_TEXT EXCERPT_.

◇ ◇ ◇ ◇ ◇

CAMBRIDGE HEART, INC. Nonstatutory Stock Option Agreement

Contract Categories: Business Finance - Stock Agreements
EX-10.4 3 dex104.htm NON-STATUTORY STOCK OPTION AGREEMENT Non-statutory Stock Option Agreement

Exhibit 10.4

CAMBRIDGE HEART, INC.

Nonstatutory Stock Option Agreement

Granted Under 2001 Stock Incentive Plan

1. Grant of Option.

This agreement evidences the grant by Cambridge Heart, Inc., a Delaware corporation (the “Company”), on March 28, 2007 (the “Grant Date”) to Robert Khederian (the “Participant”), of an option to purchase, in whole or in part, on the terms provided herein, 400,000 shares (the “Shares”) of common stock, $.001 par value per share, of the Company (“Common Stock”) at $3.17 per Share (the “Option”) subject to shareholder approval of an increase in shares authorized for issuance under the 2001 Stock Incentive Plan at the Company’s 2007 Annual Meeting of Shareholders. Unless earlier terminated, this Option shall expire on March 28, 2017 (the “Final Exercise Date”).

It is intended that the Option evidenced by this agreement shall be a “Nonstatutory Stock Option” as defined in the Plan. Except as otherwise indicated by the context, the term “Participant,” as used in this Option, shall be deemed to include any person who acquires the right to exercise this Option validly under its terms.

◇ ◇ ◇ ◇ ◇

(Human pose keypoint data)
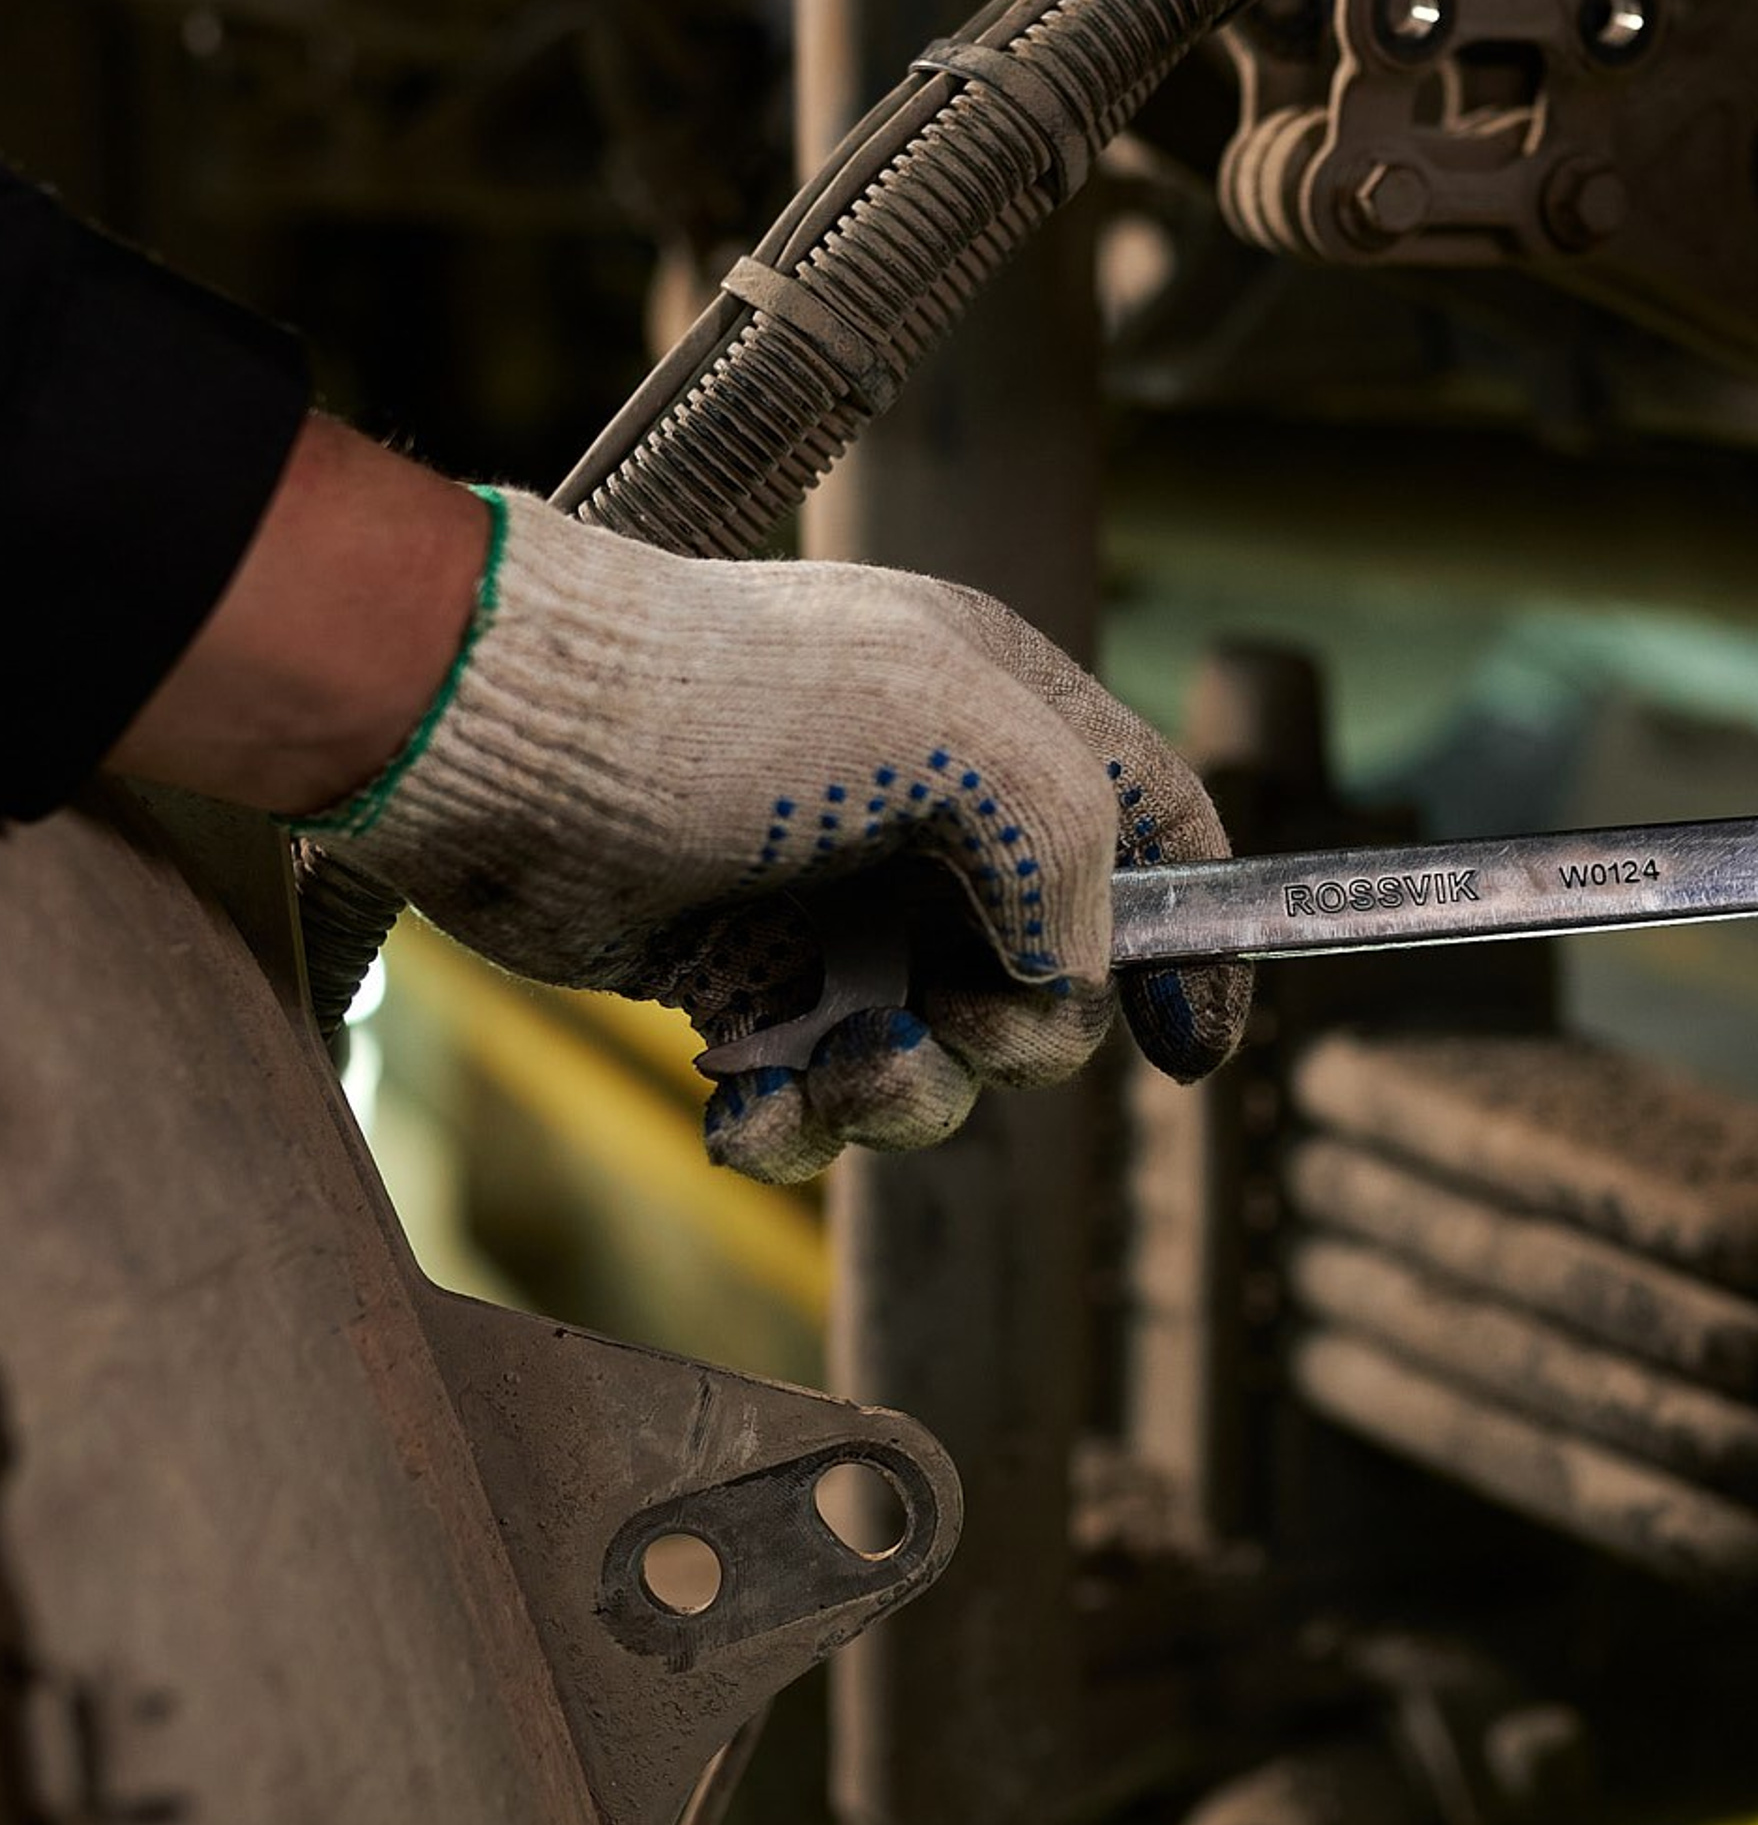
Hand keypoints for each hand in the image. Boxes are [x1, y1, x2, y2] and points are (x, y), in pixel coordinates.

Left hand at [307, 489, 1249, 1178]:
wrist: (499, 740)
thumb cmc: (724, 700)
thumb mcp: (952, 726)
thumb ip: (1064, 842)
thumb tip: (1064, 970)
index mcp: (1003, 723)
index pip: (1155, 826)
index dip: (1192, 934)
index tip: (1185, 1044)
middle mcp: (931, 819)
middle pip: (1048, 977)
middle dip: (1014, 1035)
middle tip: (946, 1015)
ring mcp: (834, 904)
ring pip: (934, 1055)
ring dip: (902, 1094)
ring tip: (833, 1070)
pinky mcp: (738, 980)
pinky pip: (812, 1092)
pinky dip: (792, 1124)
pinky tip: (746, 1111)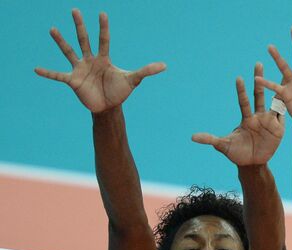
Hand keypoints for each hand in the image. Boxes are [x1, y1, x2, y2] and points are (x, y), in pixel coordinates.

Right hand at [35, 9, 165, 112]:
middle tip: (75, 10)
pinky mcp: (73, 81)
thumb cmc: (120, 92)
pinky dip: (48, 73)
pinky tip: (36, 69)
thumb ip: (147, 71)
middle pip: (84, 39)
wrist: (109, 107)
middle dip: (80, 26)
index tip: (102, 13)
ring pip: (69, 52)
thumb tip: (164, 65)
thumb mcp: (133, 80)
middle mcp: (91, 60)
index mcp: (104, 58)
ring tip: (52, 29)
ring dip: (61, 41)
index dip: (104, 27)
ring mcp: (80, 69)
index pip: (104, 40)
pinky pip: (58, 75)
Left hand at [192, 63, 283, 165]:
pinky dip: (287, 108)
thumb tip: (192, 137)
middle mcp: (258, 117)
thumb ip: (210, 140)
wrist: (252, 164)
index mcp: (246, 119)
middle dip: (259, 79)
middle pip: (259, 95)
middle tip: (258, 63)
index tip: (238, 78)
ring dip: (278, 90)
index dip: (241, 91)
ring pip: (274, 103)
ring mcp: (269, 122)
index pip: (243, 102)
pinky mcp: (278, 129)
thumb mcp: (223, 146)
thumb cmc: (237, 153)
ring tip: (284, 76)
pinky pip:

◇ ◇ ◇ ◇ ◇

_WHAT THE TASK ASKS_. Reproduce the entire stock option agreement above word for word.

_RESULT OF THE EXERCISE_.
CAMBRIDGE HEART, INC. Nonstatutory Stock Option Agreement

Contract Categories: Business Finance - Stock Agreements
EX-10.4 3 dex104.htm NON-STATUTORY STOCK OPTION AGREEMENT Non-statutory Stock Option Agreement

Exhibit 10.4

CAMBRIDGE HEART, INC.

Nonstatutory Stock Option Agreement

Granted Under 2001 Stock Incentive Plan

1. Grant of Option.

This agreement evidences the grant by Cambridge Heart, Inc., a Delaware corporation (the “Company”), on March 28, 2007 (the “Grant Date”) to Robert Khederian (the “Participant”), of an option to purchase, in whole or in part, on the terms provided herein, 400,000 shares (the “Shares”) of common stock, $.001 par value per share, of the Company (“Common Stock”) at $3.17 per Share (the “Option”) subject to shareholder approval of an increase in shares authorized for issuance under the 2001 Stock Incentive Plan at the Company’s 2007 Annual Meeting of Shareholders. Unless earlier terminated, this Option shall expire on March 28, 2017 (the “Final Exercise Date”).

It is intended that the Option evidenced by this agreement shall be a “Nonstatutory Stock Option” as defined in the Plan. Except as otherwise indicated by the context, the term “Participant,” as used in this Option, shall be deemed to include any person who acquires the right to exercise this Option validly under its terms.